WHAT TO WORK ON: Of the entries below, return exactly those lines that fall between the one containing "[429,205,685,219] [53,228,397,242] for" and the one containing "[872,882,1014,899] Microsoft搜尋API的 ->", the two end lines included.

*** DATA TO PROCESS ***

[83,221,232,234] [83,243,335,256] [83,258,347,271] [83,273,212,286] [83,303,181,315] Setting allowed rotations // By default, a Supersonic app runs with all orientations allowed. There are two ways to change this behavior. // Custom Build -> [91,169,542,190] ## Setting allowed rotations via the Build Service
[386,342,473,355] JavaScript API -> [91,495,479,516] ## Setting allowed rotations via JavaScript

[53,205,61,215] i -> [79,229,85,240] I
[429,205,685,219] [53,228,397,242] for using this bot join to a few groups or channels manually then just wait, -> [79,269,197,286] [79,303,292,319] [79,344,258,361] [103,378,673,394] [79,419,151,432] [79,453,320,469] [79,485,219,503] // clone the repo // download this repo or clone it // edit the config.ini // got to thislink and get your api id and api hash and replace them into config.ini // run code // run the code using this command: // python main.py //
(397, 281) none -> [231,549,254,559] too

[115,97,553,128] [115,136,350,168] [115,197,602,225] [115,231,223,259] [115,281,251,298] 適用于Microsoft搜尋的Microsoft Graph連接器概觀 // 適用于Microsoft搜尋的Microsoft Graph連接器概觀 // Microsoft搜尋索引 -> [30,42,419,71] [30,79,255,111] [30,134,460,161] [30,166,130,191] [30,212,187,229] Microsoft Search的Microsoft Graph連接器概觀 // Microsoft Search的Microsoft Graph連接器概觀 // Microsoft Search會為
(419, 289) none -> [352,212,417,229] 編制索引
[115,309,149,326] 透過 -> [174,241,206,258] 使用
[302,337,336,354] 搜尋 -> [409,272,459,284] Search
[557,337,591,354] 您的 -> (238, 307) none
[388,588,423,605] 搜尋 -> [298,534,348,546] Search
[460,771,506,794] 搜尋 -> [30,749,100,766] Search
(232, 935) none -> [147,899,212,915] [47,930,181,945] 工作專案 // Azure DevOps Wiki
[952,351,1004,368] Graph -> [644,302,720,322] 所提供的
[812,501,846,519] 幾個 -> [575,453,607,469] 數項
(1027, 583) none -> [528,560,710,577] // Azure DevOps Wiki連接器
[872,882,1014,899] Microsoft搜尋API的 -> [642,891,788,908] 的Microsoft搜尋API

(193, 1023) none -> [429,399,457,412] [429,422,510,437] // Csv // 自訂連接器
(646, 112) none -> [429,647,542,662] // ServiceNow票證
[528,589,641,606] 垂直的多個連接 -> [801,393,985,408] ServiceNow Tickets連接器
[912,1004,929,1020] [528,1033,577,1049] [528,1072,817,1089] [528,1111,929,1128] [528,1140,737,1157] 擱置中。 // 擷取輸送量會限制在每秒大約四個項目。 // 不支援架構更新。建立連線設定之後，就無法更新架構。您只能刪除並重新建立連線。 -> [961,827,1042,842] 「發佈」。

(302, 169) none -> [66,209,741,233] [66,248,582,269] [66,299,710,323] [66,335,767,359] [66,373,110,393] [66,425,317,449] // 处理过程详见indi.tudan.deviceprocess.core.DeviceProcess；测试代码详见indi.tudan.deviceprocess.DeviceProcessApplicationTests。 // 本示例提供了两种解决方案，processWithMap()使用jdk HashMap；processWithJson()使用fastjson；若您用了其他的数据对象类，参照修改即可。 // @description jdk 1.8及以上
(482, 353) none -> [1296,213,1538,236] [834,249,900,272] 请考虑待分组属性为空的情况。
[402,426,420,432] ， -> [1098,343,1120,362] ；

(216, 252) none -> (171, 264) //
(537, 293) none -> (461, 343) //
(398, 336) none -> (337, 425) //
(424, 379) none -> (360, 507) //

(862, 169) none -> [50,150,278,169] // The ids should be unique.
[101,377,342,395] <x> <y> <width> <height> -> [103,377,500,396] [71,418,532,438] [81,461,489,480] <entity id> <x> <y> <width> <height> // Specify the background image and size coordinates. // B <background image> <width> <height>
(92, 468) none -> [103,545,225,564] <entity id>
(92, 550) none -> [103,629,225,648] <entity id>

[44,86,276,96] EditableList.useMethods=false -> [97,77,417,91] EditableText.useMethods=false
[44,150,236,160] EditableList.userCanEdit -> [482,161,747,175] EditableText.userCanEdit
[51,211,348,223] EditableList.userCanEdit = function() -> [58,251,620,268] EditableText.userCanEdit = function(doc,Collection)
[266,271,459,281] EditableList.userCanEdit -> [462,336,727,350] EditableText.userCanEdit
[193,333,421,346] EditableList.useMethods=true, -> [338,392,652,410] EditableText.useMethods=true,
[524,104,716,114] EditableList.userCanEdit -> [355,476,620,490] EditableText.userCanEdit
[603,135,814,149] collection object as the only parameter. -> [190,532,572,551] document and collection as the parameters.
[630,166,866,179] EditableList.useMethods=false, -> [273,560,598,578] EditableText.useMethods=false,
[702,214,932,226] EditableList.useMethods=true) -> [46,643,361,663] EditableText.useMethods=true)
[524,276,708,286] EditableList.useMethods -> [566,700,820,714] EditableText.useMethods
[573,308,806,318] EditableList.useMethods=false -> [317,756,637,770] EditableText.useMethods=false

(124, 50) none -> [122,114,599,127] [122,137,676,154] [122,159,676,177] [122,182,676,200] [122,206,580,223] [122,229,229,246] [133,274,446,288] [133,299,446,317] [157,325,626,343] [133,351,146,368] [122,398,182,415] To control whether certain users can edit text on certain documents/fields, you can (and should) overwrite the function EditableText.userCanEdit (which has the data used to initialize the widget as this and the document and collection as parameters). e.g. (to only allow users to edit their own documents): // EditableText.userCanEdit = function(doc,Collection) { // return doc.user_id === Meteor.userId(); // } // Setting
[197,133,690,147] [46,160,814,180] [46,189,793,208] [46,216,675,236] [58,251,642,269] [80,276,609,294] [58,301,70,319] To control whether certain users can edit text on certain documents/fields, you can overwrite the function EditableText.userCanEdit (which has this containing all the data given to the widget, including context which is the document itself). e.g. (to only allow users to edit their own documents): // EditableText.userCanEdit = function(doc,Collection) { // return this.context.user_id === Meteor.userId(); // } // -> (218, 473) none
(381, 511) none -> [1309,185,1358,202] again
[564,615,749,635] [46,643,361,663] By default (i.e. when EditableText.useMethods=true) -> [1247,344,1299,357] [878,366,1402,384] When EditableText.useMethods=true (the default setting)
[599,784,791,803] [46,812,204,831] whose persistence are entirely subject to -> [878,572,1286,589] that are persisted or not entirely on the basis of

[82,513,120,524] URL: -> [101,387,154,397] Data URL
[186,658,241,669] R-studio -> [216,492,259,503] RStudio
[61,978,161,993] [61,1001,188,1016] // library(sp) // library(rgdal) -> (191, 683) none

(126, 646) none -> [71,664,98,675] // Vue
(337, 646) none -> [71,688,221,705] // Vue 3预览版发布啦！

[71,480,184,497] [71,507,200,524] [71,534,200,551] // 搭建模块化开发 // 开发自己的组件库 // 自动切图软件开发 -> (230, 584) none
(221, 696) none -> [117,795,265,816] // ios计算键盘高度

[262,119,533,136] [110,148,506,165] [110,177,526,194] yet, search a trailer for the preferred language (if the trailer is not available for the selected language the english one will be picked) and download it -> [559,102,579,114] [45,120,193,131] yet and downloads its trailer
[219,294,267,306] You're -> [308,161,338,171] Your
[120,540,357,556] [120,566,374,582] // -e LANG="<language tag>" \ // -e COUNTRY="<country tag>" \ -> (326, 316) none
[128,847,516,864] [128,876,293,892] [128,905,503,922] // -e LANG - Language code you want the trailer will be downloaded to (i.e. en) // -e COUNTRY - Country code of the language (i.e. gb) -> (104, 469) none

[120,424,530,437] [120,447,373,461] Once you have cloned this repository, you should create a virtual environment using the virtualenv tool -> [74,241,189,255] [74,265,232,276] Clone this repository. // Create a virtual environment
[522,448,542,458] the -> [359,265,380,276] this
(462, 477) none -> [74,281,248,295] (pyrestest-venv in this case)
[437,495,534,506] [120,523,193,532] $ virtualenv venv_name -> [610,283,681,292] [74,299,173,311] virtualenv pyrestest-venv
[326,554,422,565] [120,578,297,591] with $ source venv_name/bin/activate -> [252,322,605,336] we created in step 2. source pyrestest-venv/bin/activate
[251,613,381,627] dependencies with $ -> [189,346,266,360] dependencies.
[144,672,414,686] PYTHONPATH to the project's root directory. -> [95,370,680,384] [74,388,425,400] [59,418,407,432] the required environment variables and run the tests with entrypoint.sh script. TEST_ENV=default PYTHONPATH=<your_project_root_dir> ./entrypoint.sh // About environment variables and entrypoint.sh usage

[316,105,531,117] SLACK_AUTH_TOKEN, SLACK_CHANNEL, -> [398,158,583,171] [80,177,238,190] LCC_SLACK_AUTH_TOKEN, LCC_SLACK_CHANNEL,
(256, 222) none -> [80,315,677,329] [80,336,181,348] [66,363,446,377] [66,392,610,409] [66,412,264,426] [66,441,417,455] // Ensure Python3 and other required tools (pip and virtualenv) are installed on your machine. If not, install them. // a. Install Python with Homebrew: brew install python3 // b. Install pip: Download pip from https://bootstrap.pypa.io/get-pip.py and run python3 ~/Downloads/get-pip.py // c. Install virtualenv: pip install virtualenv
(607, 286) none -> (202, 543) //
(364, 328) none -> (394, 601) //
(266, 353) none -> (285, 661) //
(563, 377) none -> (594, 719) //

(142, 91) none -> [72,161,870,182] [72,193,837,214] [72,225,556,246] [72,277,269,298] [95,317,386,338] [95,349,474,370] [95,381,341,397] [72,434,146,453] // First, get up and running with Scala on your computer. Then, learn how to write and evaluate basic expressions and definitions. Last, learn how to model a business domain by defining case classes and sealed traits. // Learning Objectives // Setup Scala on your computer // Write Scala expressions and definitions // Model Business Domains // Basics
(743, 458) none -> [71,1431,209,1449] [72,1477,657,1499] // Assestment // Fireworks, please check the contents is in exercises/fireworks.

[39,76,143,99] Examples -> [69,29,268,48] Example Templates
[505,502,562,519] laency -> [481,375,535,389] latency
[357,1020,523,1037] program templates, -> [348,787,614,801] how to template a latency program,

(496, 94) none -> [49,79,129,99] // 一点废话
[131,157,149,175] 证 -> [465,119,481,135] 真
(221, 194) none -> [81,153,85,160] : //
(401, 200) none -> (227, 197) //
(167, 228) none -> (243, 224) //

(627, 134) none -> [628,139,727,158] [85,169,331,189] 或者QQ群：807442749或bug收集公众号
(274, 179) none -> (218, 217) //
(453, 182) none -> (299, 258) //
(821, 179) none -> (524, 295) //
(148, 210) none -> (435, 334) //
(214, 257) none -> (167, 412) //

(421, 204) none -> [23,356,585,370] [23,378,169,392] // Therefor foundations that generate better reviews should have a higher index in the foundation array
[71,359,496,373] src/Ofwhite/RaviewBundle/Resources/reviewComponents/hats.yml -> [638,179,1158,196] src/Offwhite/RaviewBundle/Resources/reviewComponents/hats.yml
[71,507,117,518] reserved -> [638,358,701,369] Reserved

*** End of DATA TO PROCESS ***

EXERCISE ANSWER:
[429,205,685,219] [53,228,397,242] for using this bot join to a few groups or channels manually then just wait, -> [79,269,197,286] [79,303,292,319] [79,344,258,361] [103,378,673,394] [79,419,151,432] [79,453,320,469] [79,485,219,503] // clone the repo // download this repo or clone it // edit the config.ini // got to thislink and get your api id and api hash and replace them into config.ini // run code // run the code using this command: // python main.py //
(397, 281) none -> [231,549,254,559] too

[115,97,553,128] [115,136,350,168] [115,197,602,225] [115,231,223,259] [115,281,251,298] 適用于Microsoft搜尋的Microsoft Graph連接器概觀 // 適用于Microsoft搜尋的Microsoft Graph連接器概觀 // Microsoft搜尋索引 -> [30,42,419,71] [30,79,255,111] [30,134,460,161] [30,166,130,191] [30,212,187,229] Microsoft Search的Microsoft Graph連接器概觀 // Microsoft Search的Microsoft Graph連接器概觀 // Microsoft Search會為
(419, 289) none -> [352,212,417,229] 編制索引
[115,309,149,326] 透過 -> [174,241,206,258] 使用
[302,337,336,354] 搜尋 -> [409,272,459,284] Search
[557,337,591,354] 您的 -> (238, 307) none
[388,588,423,605] 搜尋 -> [298,534,348,546] Search
[460,771,506,794] 搜尋 -> [30,749,100,766] Search
(232, 935) none -> [147,899,212,915] [47,930,181,945] 工作專案 // Azure DevOps Wiki
[952,351,1004,368] Graph -> [644,302,720,322] 所提供的
[812,501,846,519] 幾個 -> [575,453,607,469] 數項
(1027, 583) none -> [528,560,710,577] // Azure DevOps Wiki連接器
[872,882,1014,899] Microsoft搜尋API的 -> [642,891,788,908] 的Microsoft搜尋API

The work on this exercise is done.